On-page

On-page SEO covers the range of factors you have direct control over in the design of your pages and websites. A few years ago, these factors had a considerably greater effect on your position in search engine results pages, but over time have become less of an influence. As these factors became better understood, more and more sites employed them to boost SEO, so Google and other engines have put less emphasis on these over time.

That’s not to say that on-page SEO doesn’t matter – it does, principally because having good on-page SEO makes your site compare more favorably to those that don’t, and at the very least gives you an equal footing with competition employing the same tactics. And there are still a staggering number of sites in the small and medium-sized business arena that don’t use on-page SEO to its full effect, so the comparative benefit is worth having.

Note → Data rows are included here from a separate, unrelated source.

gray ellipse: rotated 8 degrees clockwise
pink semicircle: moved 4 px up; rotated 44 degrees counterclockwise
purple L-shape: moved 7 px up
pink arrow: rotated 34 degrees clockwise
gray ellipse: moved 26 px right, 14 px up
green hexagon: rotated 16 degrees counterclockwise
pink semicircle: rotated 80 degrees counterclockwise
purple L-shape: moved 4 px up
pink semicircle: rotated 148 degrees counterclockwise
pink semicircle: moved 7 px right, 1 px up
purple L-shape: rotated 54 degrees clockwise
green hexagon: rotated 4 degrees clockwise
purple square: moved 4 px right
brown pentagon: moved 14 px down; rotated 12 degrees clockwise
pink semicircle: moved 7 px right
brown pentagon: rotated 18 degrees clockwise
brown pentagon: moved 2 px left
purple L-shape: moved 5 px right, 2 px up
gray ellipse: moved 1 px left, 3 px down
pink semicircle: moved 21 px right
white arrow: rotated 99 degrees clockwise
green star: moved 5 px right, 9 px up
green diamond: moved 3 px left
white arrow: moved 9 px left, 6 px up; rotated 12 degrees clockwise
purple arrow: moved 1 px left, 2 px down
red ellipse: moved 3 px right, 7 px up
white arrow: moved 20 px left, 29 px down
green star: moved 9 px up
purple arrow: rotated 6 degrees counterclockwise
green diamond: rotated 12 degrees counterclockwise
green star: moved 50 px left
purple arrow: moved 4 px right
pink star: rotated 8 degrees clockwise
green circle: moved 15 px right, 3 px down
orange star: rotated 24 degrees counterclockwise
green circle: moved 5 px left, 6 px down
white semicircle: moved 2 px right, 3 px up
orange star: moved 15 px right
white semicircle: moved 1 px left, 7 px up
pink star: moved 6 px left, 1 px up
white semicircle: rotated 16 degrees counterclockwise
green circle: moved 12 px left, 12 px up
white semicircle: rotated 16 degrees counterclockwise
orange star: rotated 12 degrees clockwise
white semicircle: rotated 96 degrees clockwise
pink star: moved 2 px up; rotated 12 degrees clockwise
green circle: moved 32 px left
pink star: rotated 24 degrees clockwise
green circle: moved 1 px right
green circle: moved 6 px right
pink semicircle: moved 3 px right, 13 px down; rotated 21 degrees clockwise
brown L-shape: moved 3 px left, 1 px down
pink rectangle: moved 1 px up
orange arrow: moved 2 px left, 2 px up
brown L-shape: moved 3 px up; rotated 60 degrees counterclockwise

Page structure and attributes

Find out why titles and descriptions are so important, together with a range of other elements that tell search engines about your content.

Problems associated with duplicate content

Duplicate content is a major problem and one of the most unintended negative influences over SERPs. There are many reasons why your site almost certainly has duplicate content.

Web server configuration settings

The .htaccess file is extraordinarily powerful, and can help handle redirects and canonical naming issues.

Outbound links and anchor text

The web is one big network of links so those contained within your webpages do matter. Discover why ‘click here’ is on the least useful anchor text phrases.

Social sharing buttons

Make it easy for visitors to share your site’s compelling content by using one of the many widgets available to access social sharing networks.

It’s important to understand that on-page SEO is about giving your site the very best opportunity to be evaluated fairly and accurately by the search engine spiders. You are crafting the HTML and structure of your website so that a crawler can assess and navigate all your pages easily and without confusion. Spider algorithms are ultimately just software, and optimizing your pages for that software will ultimately lead to better placement than ignoring how they work.